22 January 2011

"Imaginative Worlds: Medical Humanities and ‘the uses of literature’"

Please join us for the first "The Uses of Literature" seminar of Epiphany Term, where we'll be joined by members of the Centre for Medical Humanities here at Durham University.


ABSTRACT

The Medical Humanities is an emerging interdisciplinary field of enquiry in which humanities and social sciences perspectives are brought to bear upon an exploration of the human side of medicine, broadly conceived. Literary studies has been a key contributing discipline to the development of this field; however, driven as it has been by the imperatives of medical education, the Medical Humanities has tended to value literature mainly as a form of training (in how to be empathetic, to tolerate ambiguity, to develop 'narrative competence' in the context of clinical practice). The central argument of this paper is that a more sophisticated account of the ‘uses of literature’ in the Medical Humanities is needed if the field is to continue to flourish. To that end, our paper, which is very much a work in progress, takes some first steps in the attempt to rethink the role of literature in understanding medicine and, indeed, human experience.

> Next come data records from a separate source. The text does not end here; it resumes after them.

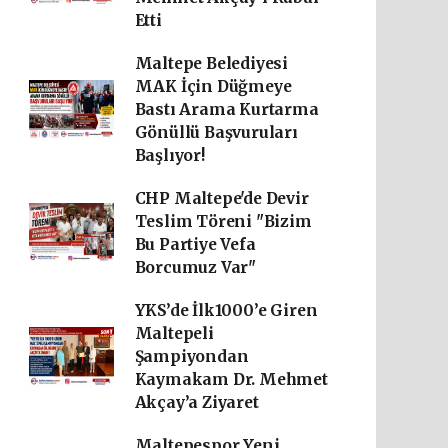
Etti
Maltepe Belediyesi
MAK İçin Düğmeye
Bastı Arama Kurtarma
Gönüllü Başvuruları
Başlıyor!
CHP Maltepe'de Devir
Teslim Töreni "Bizim
Bu Partiye Vefa
Borcumuz Var"
YKS’de İlk1000’e Giren
Maltepeli
Şampiyondan
Kaymakam Dr. Mehmet
Akçay’a Ziyaret
Maltepespor Yeni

Beginning with an overview uses of literature dominant in the Medical Humanities, we then explore alternative approaches by looking at the imaginative worlds of pre-modern literature and the Zuckerman novels of Philip Roth.


BIOGRAPHIES
Corinne Saunders is Professor in the Department of English Studies, Associate Director of the Centre for Medical Humanities, and Director of the Institute of Medieval and Renaissance Studies. A key focus of her current work is the study of pre-Cartesian models of mind-body-affect and their links with contemporary neuroscience. Michael Mack is a Reader in the Department of English Studies and the Centre for Medical Humanities. He is currently completing a book about how literature changes the way we think. Angela Woods is a Lecturer in Medical Humanities whose first book "The Sublime Object of Psychiatry: Schizophrenia in Clinical and Cultural Theory" is forthcoming in 2011.